Yes, the FBI has access to much of your data. So, don’t think whatever you have in your messaging app is 100% private. Sure, messaging apps claim to protect every information you share, but data privacy matters are tricky. Just watch digital investigations news and ask yourself how the authorities access such private information.
A recent FBI report offers some valid answers. The January 2021 document explains the type of information the FBI can obtain from messaging apps. The fact that the FBI can track you through some of these apps proves that they’re less secure than you think.
What Can the FBI See?
The FBI-released document details nine popular messaging apps: WhatsApp, Signal, iMessage, Wickr, WeChat, Telegram, Viber, Threema, and Line. Below is a rundown of what private data the FBI can obtain from these apps.
WhatsApp is surprisingly insecure despite its strong stance on data protection. The FBI still has limited access to contacts, message content, and blocked contacts even if you use encrypted backups.
There’s little the FBI can obtain from Signal compared to WhatsApp. The investigators can’t access your contact information or message content, but they can tell when you signed up, and the last time you logged in.
Regarding what the FBI can see, iMessage is one of the apps offering the least secure services. Your iCloud backups, sender and receiver data, encryption keys, dates and times, contacts, basic user information, and message content are at risk. The FBI easily extracts the content from iCloud’s default non-encrypted message backups.
The FBI enjoys a considerable degree of access to your Wickr account. They can see all messages, connected phone numbers and addresses, device info, and times and dates.
Message content in WeChat is private for all users. Nevertheless, users in China are more secure than people in other countries. If you own a non-China account, the FBI can access IP addresses, email addresses, numbers, and names.
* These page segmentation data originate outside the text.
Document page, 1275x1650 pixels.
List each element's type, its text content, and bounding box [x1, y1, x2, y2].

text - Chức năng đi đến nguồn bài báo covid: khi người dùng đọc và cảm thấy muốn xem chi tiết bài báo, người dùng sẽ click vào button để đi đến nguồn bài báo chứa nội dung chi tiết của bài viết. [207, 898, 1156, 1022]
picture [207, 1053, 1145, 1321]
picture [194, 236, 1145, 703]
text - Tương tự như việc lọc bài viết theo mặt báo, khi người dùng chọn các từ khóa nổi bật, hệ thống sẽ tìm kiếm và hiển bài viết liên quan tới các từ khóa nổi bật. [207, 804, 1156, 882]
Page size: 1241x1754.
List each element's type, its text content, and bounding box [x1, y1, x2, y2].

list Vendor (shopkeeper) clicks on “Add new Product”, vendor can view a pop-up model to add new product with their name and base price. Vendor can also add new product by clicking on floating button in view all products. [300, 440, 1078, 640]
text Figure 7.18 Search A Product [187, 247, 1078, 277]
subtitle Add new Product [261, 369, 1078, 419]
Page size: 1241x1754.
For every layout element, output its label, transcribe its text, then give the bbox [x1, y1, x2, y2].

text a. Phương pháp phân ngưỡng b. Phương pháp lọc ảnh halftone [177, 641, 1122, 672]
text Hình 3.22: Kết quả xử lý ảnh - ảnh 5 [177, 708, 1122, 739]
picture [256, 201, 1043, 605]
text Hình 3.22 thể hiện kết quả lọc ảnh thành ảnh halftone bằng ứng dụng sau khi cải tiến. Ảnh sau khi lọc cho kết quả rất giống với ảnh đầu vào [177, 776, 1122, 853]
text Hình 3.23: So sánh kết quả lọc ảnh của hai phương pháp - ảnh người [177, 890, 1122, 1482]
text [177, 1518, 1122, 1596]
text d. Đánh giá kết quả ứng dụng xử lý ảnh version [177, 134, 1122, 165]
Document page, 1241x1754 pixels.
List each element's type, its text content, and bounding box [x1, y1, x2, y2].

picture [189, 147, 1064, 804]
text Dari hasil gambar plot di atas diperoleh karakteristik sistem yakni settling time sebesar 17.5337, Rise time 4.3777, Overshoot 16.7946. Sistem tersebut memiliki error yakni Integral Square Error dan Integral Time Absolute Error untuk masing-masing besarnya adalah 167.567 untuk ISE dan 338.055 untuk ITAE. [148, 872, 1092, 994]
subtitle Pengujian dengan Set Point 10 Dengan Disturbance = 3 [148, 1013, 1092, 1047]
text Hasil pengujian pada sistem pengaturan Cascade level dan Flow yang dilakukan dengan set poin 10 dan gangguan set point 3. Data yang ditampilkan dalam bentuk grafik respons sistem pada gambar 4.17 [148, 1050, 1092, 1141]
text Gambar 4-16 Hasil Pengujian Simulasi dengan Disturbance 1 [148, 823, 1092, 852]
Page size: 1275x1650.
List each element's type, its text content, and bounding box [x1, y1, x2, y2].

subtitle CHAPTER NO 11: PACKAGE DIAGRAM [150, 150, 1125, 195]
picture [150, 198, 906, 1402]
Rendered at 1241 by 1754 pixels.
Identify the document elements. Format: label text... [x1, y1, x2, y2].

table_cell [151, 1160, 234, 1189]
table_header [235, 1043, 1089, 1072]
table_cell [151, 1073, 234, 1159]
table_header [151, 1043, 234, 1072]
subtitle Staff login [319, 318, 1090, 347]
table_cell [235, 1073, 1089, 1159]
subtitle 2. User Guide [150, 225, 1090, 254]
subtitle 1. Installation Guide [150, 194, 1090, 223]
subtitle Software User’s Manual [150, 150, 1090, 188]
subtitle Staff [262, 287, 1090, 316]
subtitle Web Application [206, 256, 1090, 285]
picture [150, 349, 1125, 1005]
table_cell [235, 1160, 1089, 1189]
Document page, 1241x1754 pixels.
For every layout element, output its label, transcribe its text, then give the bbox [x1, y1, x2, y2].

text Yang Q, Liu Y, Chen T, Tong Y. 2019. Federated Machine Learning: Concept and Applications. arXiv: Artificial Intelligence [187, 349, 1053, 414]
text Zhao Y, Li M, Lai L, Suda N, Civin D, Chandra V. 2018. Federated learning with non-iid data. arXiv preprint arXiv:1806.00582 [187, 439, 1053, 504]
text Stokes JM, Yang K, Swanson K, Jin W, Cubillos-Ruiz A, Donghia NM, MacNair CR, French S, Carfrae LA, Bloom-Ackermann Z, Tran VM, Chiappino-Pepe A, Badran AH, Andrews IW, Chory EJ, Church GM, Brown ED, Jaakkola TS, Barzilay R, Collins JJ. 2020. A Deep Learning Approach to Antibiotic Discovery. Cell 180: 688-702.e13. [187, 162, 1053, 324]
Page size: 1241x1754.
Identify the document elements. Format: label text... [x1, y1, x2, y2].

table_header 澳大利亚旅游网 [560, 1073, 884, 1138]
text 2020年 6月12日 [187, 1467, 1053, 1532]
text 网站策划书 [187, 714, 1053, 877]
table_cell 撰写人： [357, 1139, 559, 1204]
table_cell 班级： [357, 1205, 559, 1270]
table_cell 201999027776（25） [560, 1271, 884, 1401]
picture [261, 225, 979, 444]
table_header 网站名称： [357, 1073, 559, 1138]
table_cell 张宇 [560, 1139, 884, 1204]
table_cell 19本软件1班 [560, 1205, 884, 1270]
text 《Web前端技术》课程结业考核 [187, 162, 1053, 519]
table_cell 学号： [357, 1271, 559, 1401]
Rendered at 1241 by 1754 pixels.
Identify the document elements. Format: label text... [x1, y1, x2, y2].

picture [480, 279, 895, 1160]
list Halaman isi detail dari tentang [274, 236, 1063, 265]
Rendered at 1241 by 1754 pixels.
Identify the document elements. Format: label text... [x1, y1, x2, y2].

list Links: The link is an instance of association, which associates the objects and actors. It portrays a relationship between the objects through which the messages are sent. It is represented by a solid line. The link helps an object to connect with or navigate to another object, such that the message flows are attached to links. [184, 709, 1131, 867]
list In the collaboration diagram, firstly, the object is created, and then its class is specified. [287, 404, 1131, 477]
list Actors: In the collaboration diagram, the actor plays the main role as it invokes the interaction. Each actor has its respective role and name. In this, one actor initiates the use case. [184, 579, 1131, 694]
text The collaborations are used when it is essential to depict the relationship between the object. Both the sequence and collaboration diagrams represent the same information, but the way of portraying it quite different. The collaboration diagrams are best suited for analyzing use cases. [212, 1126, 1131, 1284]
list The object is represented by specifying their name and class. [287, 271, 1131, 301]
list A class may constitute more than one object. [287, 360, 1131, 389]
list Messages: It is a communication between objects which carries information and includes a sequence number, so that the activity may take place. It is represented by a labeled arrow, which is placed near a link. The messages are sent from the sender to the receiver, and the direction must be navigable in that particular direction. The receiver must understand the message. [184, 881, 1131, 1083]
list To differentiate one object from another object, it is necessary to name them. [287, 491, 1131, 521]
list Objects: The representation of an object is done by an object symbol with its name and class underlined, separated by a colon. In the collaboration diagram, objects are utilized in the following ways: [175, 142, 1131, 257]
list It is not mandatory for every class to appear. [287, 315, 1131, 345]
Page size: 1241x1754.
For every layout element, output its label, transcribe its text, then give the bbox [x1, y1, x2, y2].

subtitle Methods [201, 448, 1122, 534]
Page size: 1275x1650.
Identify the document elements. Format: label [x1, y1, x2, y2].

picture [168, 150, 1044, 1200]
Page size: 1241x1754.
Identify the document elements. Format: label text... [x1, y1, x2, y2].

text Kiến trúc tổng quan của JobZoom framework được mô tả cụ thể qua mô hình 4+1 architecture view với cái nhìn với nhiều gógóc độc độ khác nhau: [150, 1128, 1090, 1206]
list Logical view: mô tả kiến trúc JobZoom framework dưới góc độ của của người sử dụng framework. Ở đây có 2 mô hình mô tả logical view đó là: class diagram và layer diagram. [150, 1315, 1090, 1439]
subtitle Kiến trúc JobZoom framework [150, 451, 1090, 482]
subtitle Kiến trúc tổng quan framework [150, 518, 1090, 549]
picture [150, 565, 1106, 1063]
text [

Although Viber bars the FBI access to messages, it still has some loopholes. The FBI can still access the source, destination, messages’ timestamp, time and date info, IP addresses, and registration data.
Threema’s relative privacy makes it the only authorized messaging platform for the Swiss army. The platform remains unanswerable to the US Cloud Act, but the FBI can still see all the email addresses, login dates, usage data, and phone numbers you provide.
In addition to message content, the FBI can see email addresses, phone numbers, and names on your Line account.
Enhance Privacy When Using Messaging Apps
It’s worth noting that the FBI can’t use your data without a good reason. Actually, they may need a subpoena or warrant to access any information.
Still, you must take personal measures to ensure your data remains private. Check whether the app complies with Cybersecurity Maturity Model Certification (CMMC) security regulations.
One optional but vital step in these requirements is to activate “end-to-end encryption.” Some apps have this enabled by default, but you should confirm that it’s activated. If you keep it off, you make it easy for prying eyes to see your data.
It’s also wise to disable automatic iCloud backups on your iPhone as Apple hasn’t developed end-to-end encryption for them, exposing you to third parties.
“Secure” Apps May Be Insecure
Most messaging apps claim to be secure, depending on the situation. As records show, even the most private apps sometimes leak data.
Now that you understand the issue better, you should be decisive and keep your data private. Understand the difference across apps remembering that none is 100% private. So, you will want to watch what you write, do, or say online.